● **Goal of the exercise**:
What is needed is a verbatim copy of every record below, with the pictures left out.

◇ ◇ ◇ ◇ ◇

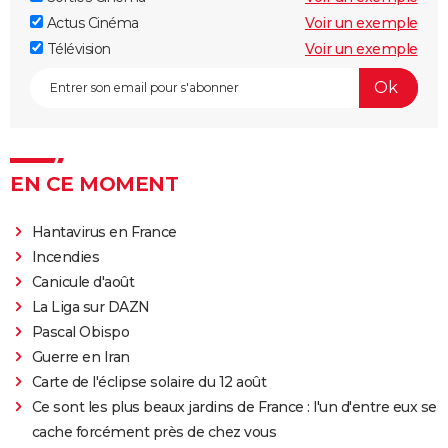
Actus Cinéma
Voir un exemple
Télévision
Voir un exemple
EN CE MOMENT
Hantavirus en France
Incendies
Canicule d'août
La Liga sur DAZN
Pascal Obispo
Guerre en Iran
Carte de l'éclipse solaire du 12 août
Ce sont les plus beaux jardins de France : l'un d'entre eux se
cache forcément près de chez vous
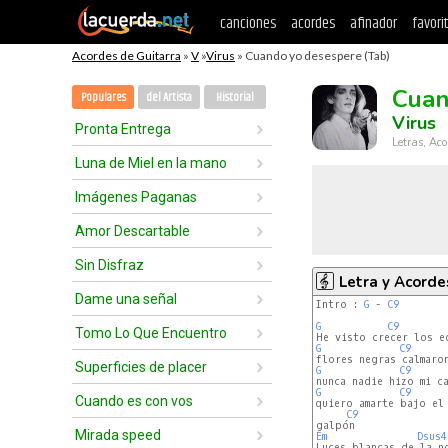
canciones
acordes
afinador
favori
Acordes de Guitarra
»
V
»
Virus
» Cuando yo desespere (Tab)
Cuan
Populares
del Artista
Historial
Virus
Pronta Entrega
Letras, Aco
Luna de Miel en la mano
Imágenes Paganas
Amor Descartable
Sin Disfraz
Letra y Acorde
Dame una señal
Intro : 
G
 - 
C9
G
C9
Tomo Lo Que Encuentro
G
C9
Superficies de placer
G
C9
G
C9
Cuando es con vos
quiero amarte bajo el 
C9
Mirada speed
Em
Dsus4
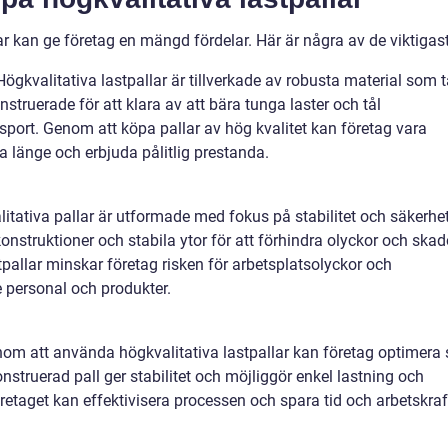
lar kan ge företag en mängd fördelar. Här är några av de viktigas
ögkvalitativa lastpallar är tillverkade av robusta material som t
nstruerade för att klara av att bära tunga laster och tål
port. Genom att köpa pallar av hög kvalitet kan företag vara
a länge och erbjuda pålitlig prestanda.
itativa pallar är utformade med fokus på stabilitet och säkerhet
nstruktioner och stabila ytor för att förhindra olyckor och skad
tpallar minskar företag risken för arbetsplatsolyckor och
 personal och produkter.
om att använda högkvalitativa lastpallar kan företag optimera 
nstruerad pall ger stabilitet och möjliggör enkel lastning och
öretaget kan effektivisera processen och spara tid och arbetskraf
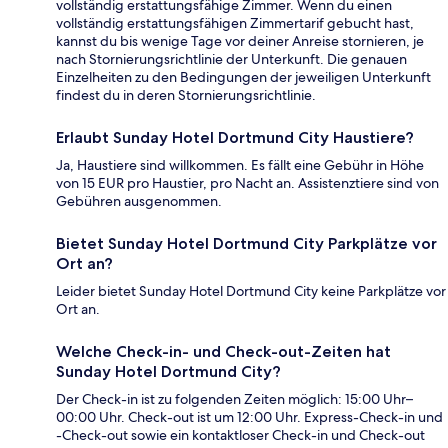
vollständig erstattungsfähige Zimmer. Wenn du einen
vollständig erstattungsfähigen Zimmertarif gebucht hast,
kannst du bis wenige Tage vor deiner Anreise stornieren, je
nach Stornierungsrichtlinie der Unterkunft. Die genauen
Einzelheiten zu den Bedingungen der jeweiligen Unterkunft
findest du in deren Stornierungsrichtlinie.
Erlaubt Sunday Hotel Dortmund City Haustiere?
Ja, Haustiere sind willkommen. Es fällt eine Gebühr in Höhe
von 15 EUR pro Haustier, pro Nacht an. Assistenztiere sind von
Gebühren ausgenommen.
Bietet Sunday Hotel Dortmund City Parkplätze vor
Ort an?
Leider bietet Sunday Hotel Dortmund City keine Parkplätze vor
Ort an.
Welche Check-in- und Check-out-Zeiten hat
Sunday Hotel Dortmund City?
Der Check-in ist zu folgenden Zeiten möglich: 15:00 Uhr–
00:00 Uhr. Check-out ist um 12:00 Uhr. Express-Check-in und
-Check-out sowie ein kontaktloser Check-in und Check-out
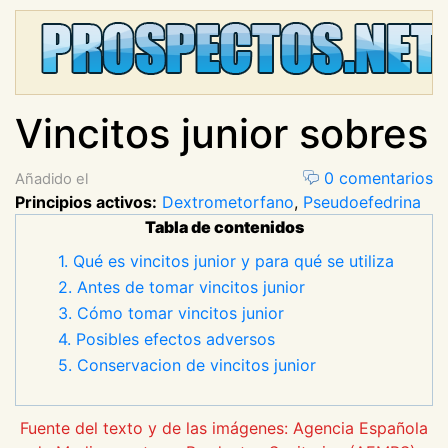
Vincitos junior sobres
0 comentarios
Añadido el
Principios activos:
Dextrometorfano
,
Pseudoefedrina
Tabla de contenidos
1. Qué es vincitos junior y para qué se utiliza
2. Antes de tomar vincitos junior
3. Cómo tomar vincitos junior
4. Posibles efectos adversos
5. Conservacion de vincitos junior
Fuente del texto y de las imágenes: Agencia Española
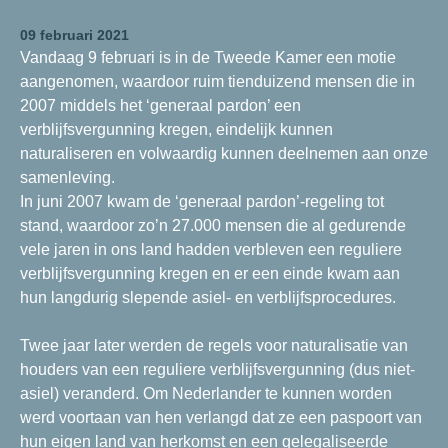
09 februari 2021
Vandaag 9 februari is in de Tweede Kamer een motie
aangenomen, waardoor ruim tienduizend mensen die in
2007 middels het ‘generaal pardon’ een
verblijfsvergunning kregen, eindelijk kunnen
naturaliseren en volwaardig kunnen deelnemen aan onze
samenleving.
In juni 2007 kwam de ‘generaal pardon’-regeling tot
stand, waardoor zo’n 27.000 mensen die al gedurende
vele jaren in ons land hadden verbleven een reguliere
verblijfsvergunning kregen en er een einde kwam aan
hun langdurig slepende asiel- en verblijfsprocedures.
Twee jaar later werden de regels voor naturalisatie van
houders van een reguliere verblijfsvergunning (dus niet-
asiel) veranderd. Om Nederlander te kunnen worden
werd voortaan van hen verlangd dat ze een paspoort van
hun eigen land van herkomst en een gelegaliseerde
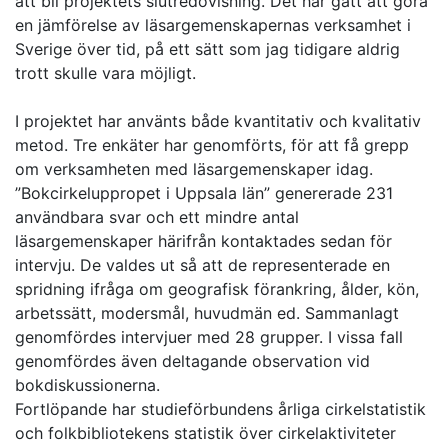
att bli projektets slutredovisning. Det har gått att göra
en jämförelse av läsargemenskapernas verksamhet i
Sverige över tid, på ett sätt som jag tidigare aldrig
trott skulle vara möjligt.
I projektet har använts både kvantitativ och kvalitativ
metod. Tre enkäter har genomförts, för att få grepp
om verksamheten med läsargemenskaper idag.
”Bokcirkeluppropet i Uppsala län” genererade 231
användbara svar och ett mindre antal
läsargemenskaper härifrån kontaktades sedan för
intervju. De valdes ut så att de representerade en
spridning ifråga om geografisk förankring, ålder, kön,
arbetssätt, modersmål, huvudmän ed. Sammanlagt
genomfördes intervjuer med 28 grupper. I vissa fall
genomfördes även deltagande observation vid
bokdiskussionerna.
Fortlöpande har studieförbundens årliga cirkelstatistik
och folkbibliotekens statistik över cirkelaktiviteter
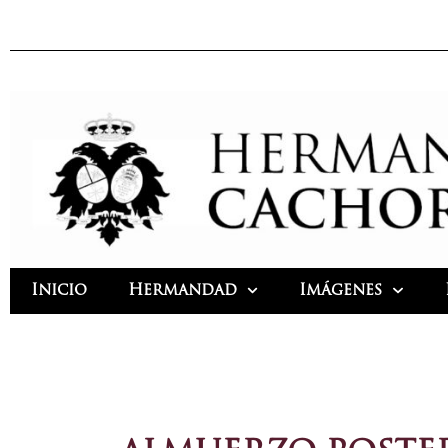
Ir
al
contenido
Inicio
Hermandad
Imágenes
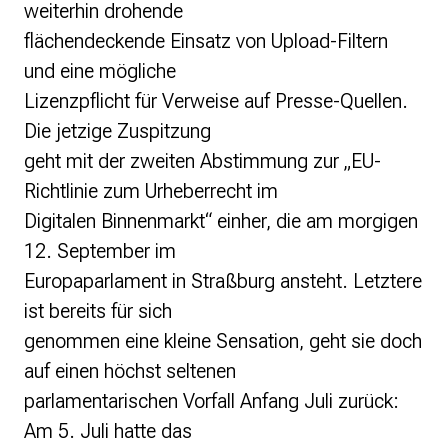
weiterhin drohende
flächendeckende Einsatz von Upload-Filtern
und eine mögliche
Lizenzpflicht für Verweise auf Presse-Quellen.
Die jetzige Zuspitzung
geht mit der zweiten Abstimmung zur „EU-
Richtlinie zum Urheberrecht im
Digitalen Binnenmarkt“ einher, die am morgigen
12. September im
Europaparlament in Straßburg ansteht. Letztere
ist bereits für sich
genommen eine kleine Sensation, geht sie doch
auf einen höchst seltenen
parlamentarischen Vorfall Anfang Juli zurück:
Am 5. Juli hatte das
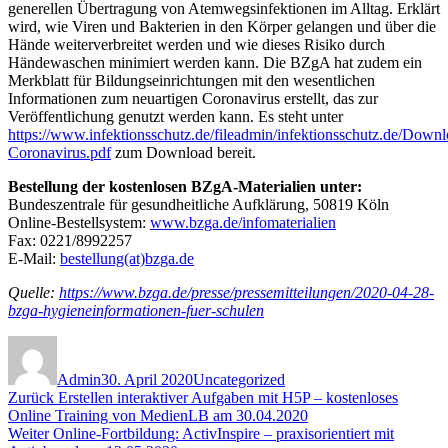
generellen Übertragung von Atemwegsinfektionen im Alltag. Erklärt
wird, wie Viren und Bakterien in den Körper gelangen und über die
Hände weiterverbreitet werden und wie dieses Risiko durch
Händewaschen minimiert werden kann. Die BZgA hat zudem ein
Merkblatt für Bildungseinrichtungen mit den wesentlichen
Informationen zum neuartigen Coronavirus erstellt, das zur
Veröffentlichung genutzt werden kann. Es steht unter
https://www.infektionsschutz.de/fileadmin/infektionsschutz.de/Down
Coronavirus.pdf
zum Download bereit.
Bestellung der kostenlosen BZgA-Materialien unter:
Bundeszentrale für gesundheitliche Aufklärung, 50819 Köln
Online-Bestellsystem:
www.bzga.de/infomaterialien
Fax: 0221/8992257
E-Mail:
bestellung(at)bzga.de
Quelle:
https://www.bzga.de/presse/pressemitteilungen/2020-04-28-
bzga-hygieneinformationen-fuer-schulen
Autor
Veröffentlicht
Kategorien
am
Admin
30. April 2020
Uncategorized
Beitragsnavigation
Vorheriger
Zurück
Erstellen interaktiver Aufgaben mit H5P – kostenloses
Beitrag:
Online Training von MedienLB am 30.04.2020
Nächster
Weiter
Online-Fortbildung: ActivInspire – praxisorientiert mit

◇ ◇ ◇ ◇ ◇

● **Result below**:
Actus Cinéma
Voir un exemple
Télévision
Voir un exemple
EN CE MOMENT
Hantavirus en France
Incendies
Canicule d'août
La Liga sur DAZN
Pascal Obispo
Guerre en Iran
Carte de l'éclipse solaire du 12 août
Ce sont les plus beaux jardins de France : l'un d'entre eux se
cache forcément près de chez vous
canciones
acordes
afinador
favori
Acordes de Guitarra
»
V
»
Virus
» Cuando yo desespere (Tab)
Cuan
Populares
del Artista
Historial
Virus
Pronta Entrega
Letras, Aco
Luna de Miel en la mano
Imágenes Paganas
Amor Descartable
Sin Disfraz
Letra y Acorde
Dame una señal
Intro : 
G
 - 
C9
G
C9
Tomo Lo Que Encuentro
G
C9
Superficies de placer
G
C9
G
C9
Cuando es con vos
quiero amarte bajo el 
C9
Mirada speed
Em
Dsus4
lar kan ge företag en mängd fördelar. Här är några av de viktigas
ögkvalitativa lastpallar är tillverkade av robusta material som t
nstruerade för att klara av att bära tunga laster och tål
port. Genom att köpa pallar av hög kvalitet kan företag vara
a länge och erbjuda pålitlig prestanda.
itativa pallar är utformade med fokus på stabilitet och säkerhet
nstruktioner och stabila ytor för att förhindra olyckor och skad
tpallar minskar företag risken för arbetsplatsolyckor och
 personal och produkter.
om att använda högkvalitativa lastpallar kan företag optimera 
nstruerad pall ger stabilitet och möjliggör enkel lastning och
öretaget kan effektivisera processen och spara tid och arbetskraf
vollständig erstattungsfähige Zimmer. Wenn du einen
vollständig erstattungsfähigen Zimmertarif gebucht hast,
kannst du bis wenige Tage vor deiner Anreise stornieren, je
nach Stornierungsrichtlinie der Unterkunft. Die genauen
Einzelheiten zu den Bedingungen der jeweiligen Unterkunft
findest du in deren Stornierungsrichtlinie.
Erlaubt Sunday Hotel Dortmund City Haustiere?
Ja, Haustiere sind willkommen. Es fällt eine Gebühr in Höhe
von 15 EUR pro Haustier, pro Nacht an. Assistenztiere sind von
Gebühren ausgenommen.
Bietet Sunday Hotel Dortmund City Parkplätze vor
Ort an?
Leider bietet Sunday Hotel Dortmund City keine Parkplätze vor
Ort an.
Welche Check-in- und Check-out-Zeiten hat
Sunday Hotel Dortmund City?
Der Check-in ist zu folgenden Zeiten möglich: 15:00 Uhr–
00:00 Uhr. Check-out ist um 12:00 Uhr. Express-Check-in und
-Check-out sowie ein kontaktloser Check-in und Check-out
Vincitos junior sobres
0 comentarios
Añadido el
Principios activos:
Dextrometorfano
,
Pseudoefedrina
Tabla de contenidos
1. Qué es vincitos junior y para qué se utiliza
2. Antes de tomar vincitos junior
3. Cómo tomar vincitos junior
4. Posibles efectos adversos
5. Conservacion de vincitos junior
Fuente del texto y de las imágenes: Agencia Española
09 februari 2021
Vandaag 9 februari is in de Tweede Kamer een motie
aangenomen, waardoor ruim tienduizend mensen die in
2007 middels het ‘generaal pardon’ een
verblijfsvergunning kregen, eindelijk kunnen
naturaliseren en volwaardig kunnen deelnemen aan onze
samenleving.
In juni 2007 kwam de ‘generaal pardon’-regeling tot
stand, waardoor zo’n 27.000 mensen die al gedurende
vele jaren in ons land hadden verbleven een reguliere
verblijfsvergunning kregen en er een einde kwam aan
hun langdurig slepende asiel- en verblijfsprocedures.
Twee jaar later werden de regels voor naturalisatie van
houders van een reguliere verblijfsvergunning (dus niet-
asiel) veranderd. Om Nederlander te kunnen worden
werd voortaan van hen verlangd dat ze een paspoort van
hun eigen land van herkomst en een gelegaliseerde
att bli projektets slutredovisning. Det har gått att göra
en jämförelse av läsargemenskapernas verksamhet i
Sverige över tid, på ett sätt som jag tidigare aldrig
trott skulle vara möjligt.
I projektet har använts både kvantitativ och kvalitativ
metod. Tre enkäter har genomförts, för att få grepp
om verksamheten med läsargemenskaper idag.
”Bokcirkeluppropet i Uppsala län” genererade 231
användbara svar och ett mindre antal
läsargemenskaper härifrån kontaktades sedan för
intervju. De valdes ut så att de representerade en
spridning ifråga om geografisk förankring, ålder, kön,
arbetssätt, modersmål, huvudmän ed. Sammanlagt
genomfördes intervjuer med 28 grupper. I vissa fall
genomfördes även deltagande observation vid
bokdiskussionerna.
Fortlöpande har studieförbundens årliga cirkelstatistik
och folkbibliotekens statistik över cirkelaktiviteter
Ir
al
contenido
Inicio
Hermandad
Imágenes
weiterhin drohende
flächendeckende Einsatz von Upload-Filtern
und eine mögliche
Lizenzpflicht für Verweise auf Presse-Quellen.
Die jetzige Zuspitzung
geht mit der zweiten Abstimmung zur „EU-
Richtlinie zum Urheberrecht im
Digitalen Binnenmarkt“ einher, die am morgigen
12. September im
Europaparlament in Straßburg ansteht. Letztere
ist bereits für sich
genommen eine kleine Sensation, geht sie doch
auf einen höchst seltenen
parlamentarischen Vorfall Anfang Juli zurück:
Am 5. Juli hatte das
generellen Übertragung von Atemwegsinfektionen im Alltag. Erklärt
wird, wie Viren und Bakterien in den Körper gelangen und über die
Hände weiterverbreitet werden und wie dieses Risiko durch
Händewaschen minimiert werden kann. Die BZgA hat zudem ein
Merkblatt für Bildungseinrichtungen mit den wesentlichen
Informationen zum neuartigen Coronavirus erstellt, das zur
Veröffentlichung genutzt werden kann. Es steht unter
https://www.infektionsschutz.de/fileadmin/infektionsschutz.de/Down
Coronavirus.pdf
zum Download bereit.
Bestellung der kostenlosen BZgA-Materialien unter:
Bundeszentrale für gesundheitliche Aufklärung, 50819 Köln
Online-Bestellsystem:
www.bzga.de/infomaterialien
Fax: 0221/8992257
E-Mail:
bestellung(at)bzga.de
Quelle:
https://www.bzga.de/presse/pressemitteilungen/2020-04-28-
bzga-hygieneinformationen-fuer-schulen
Autor
Veröffentlicht
Kategorien
am
Admin
30. April 2020
Uncategorized
Beitragsnavigation
Vorheriger
Zurück
Erstellen interaktiver Aufgaben mit H5P – kostenloses
Beitrag:
Online Training von MedienLB am 30.04.2020
Nächster
Weiter
Online-Fortbildung: ActivInspire – praxisorientiert mit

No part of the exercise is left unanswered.